Vistiéndonos de María llegaremos a Dios, nos llenaremos de Dios
Is. 7, 1-9; Sal. 47; Mt. 11, 25-27
La advocación de la Virgen del Carmen es quizá una de
las más repetidas y que evoca una intenso devoción del pueblo cristiano a la
Virgen María, la madre del Señor que también nos la ha dejado como madre. Serán
los marinos y todos los que realizan sus tareas en el mar los que la invoquen
con devoción sintiendo que María es el ancla segura de su salvación, porque
apoyados en María sienten seguras sus vidas en la duras tareas de la vida.
Pero no será solo en los pueblos marinos o a las
orillas del mar los que la invoquen con tan dulce nombre porque también
queremos sentir la protección de la Virgen del Carmen en la hora de nuestra
muerte para que quienes vistamos su santo Escapulario nos veamos pronto
liberados de las penas del purgatorio para gozar con María de la gloria del
cielo. Es muy habitual en nuestras parroquias que el altar de la Virgen del
Carmen vaya adornado con el cuadro de las almas del Purgatorio que con la
poderosa intercesión de María son liberadas de sus penas.
Pero además, al menos en nuestra tierra, pocos serán
los pueblos que no tengan dedicada alguna iglesia o santuario a la Virgen del
Carmen o en nuestros templos parroquiales haya también un retablo dedicado en
su honor. De la misma manera que son muchas las personas que llevan este nombre
de la Virgen.
Y es que desde que Jesús nos la dejó como madre desde
la cruz como hermoso testamento de amor, siempre queremos sentir esa presencia
de María a nuestro lado.
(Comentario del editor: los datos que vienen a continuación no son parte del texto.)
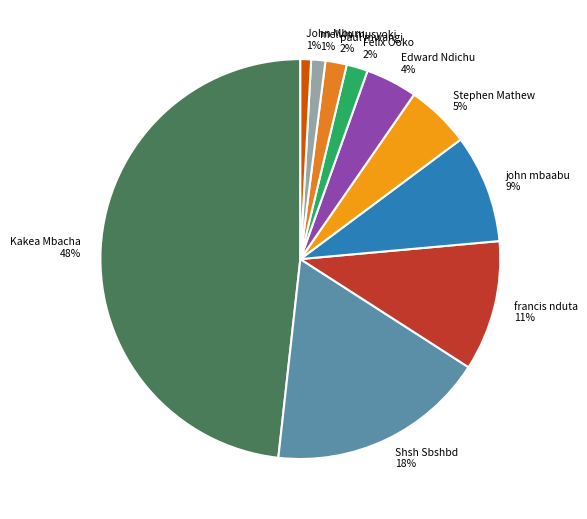

Which has a higher value, Edward Ndichu or Kakea Mbacha?

Kakea Mbacha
En ella todos los hijos sentimos el amor y la
protección de la Madre; en ella encontramos el ejemplo y el estímulo para
nuestro caminar cristiano, porque sus virtudes están diáfanas ante nuestros
ojos para que la imitemos y las copiemos en nuestra vida.
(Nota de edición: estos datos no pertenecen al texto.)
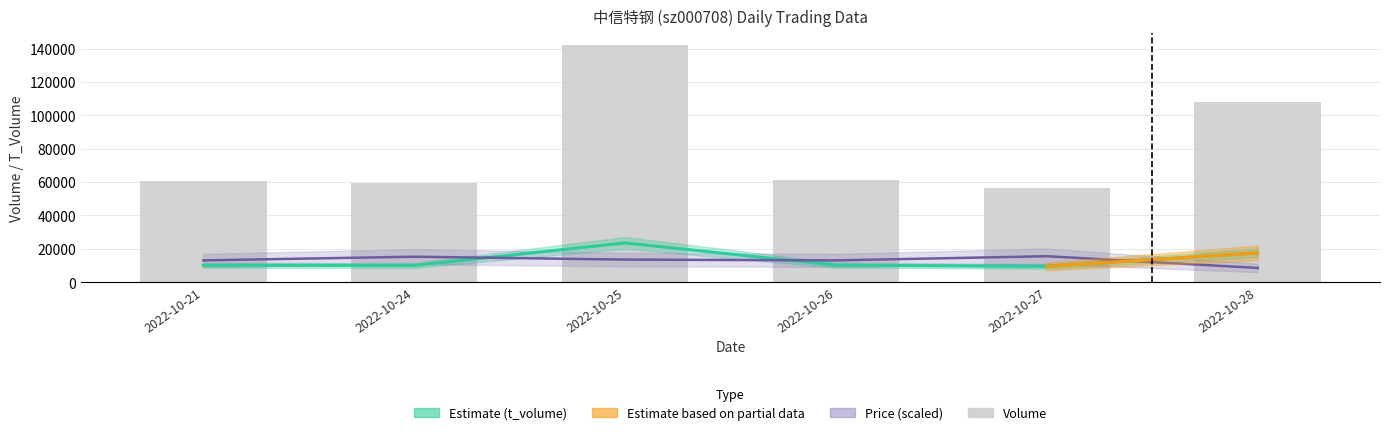

What is the value of the t_volume bar at the 4th from the left?

10094.0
Precisamente la devoción del Escapulario del Carmen eso
de alguna manera viene a enseñarnos, porque querer vestir el escapulario es
querer vestirnos de María, es querer copiar en nuestra vida todas sus virtudes
y todo su amor, porque además María es ese molde perfecto que nos configura
totalmente con Cristo; es como meternos en María para que María nos envuelva
con sus virtudes, pero no de una forma exterior, sino transformando desde lo
más hondo nuestro corazón.
Qué mejor modelo podemos tener que María para hacernos
ese hombre nuevo de la gracia. Ella fue la llena de gracia porque se dejó
inundar de la presencia de Dios en su vida. Son las palabras con las que la
saluda el ángel de la anunciación, ‘la llena de gracia por el Señor está contigo’,
pero que además va a ser luego cubierta y envuelta por el Espíritu Santo para
que el Hijo de Dios se hiciera hombre en sus entrañas.
El texto del evangelio que hoy hemos escuchado, y que
repetidamente hemos escuchado en estas ultimas semanas, nos está señalando
también el camino de María para ir a Dios, para conocer el misterio de Dios.
‘Te doy gracias, Padre, Señor de cielo y tierra, dice Jesús,. Porque has
escondido estas cosas a los sabios y entendidos, y se las has revelado a la
gente sencilla’.
¿No nos estará hablando Jesús en cierto modo de cómo en
María se ha revelado el misterio de Dios? Ella es la que se llama a si misma la
humilde esclava del Señor dispuesta siempre al sí, a la disponibilidad, al
servicio, a la fe y al amor. En María Dios se manifiesta y se revela de manera
especial. Si antes decíamos que tenemos que imitar a María, que tenemos que
vestirnos de María, miremos de su humildad y sencillez, miremos de su pequeñez
pero de la grandeza de su amor, y haciendo como ella abramos nuestro corazón a
Dios que también a nosotros se nos manifestará y nos llenará de su gracia.
Siguiendo siempre los caminos de María estamos seguros
que llegaremos a Dios, que nos llenaremos de Dios.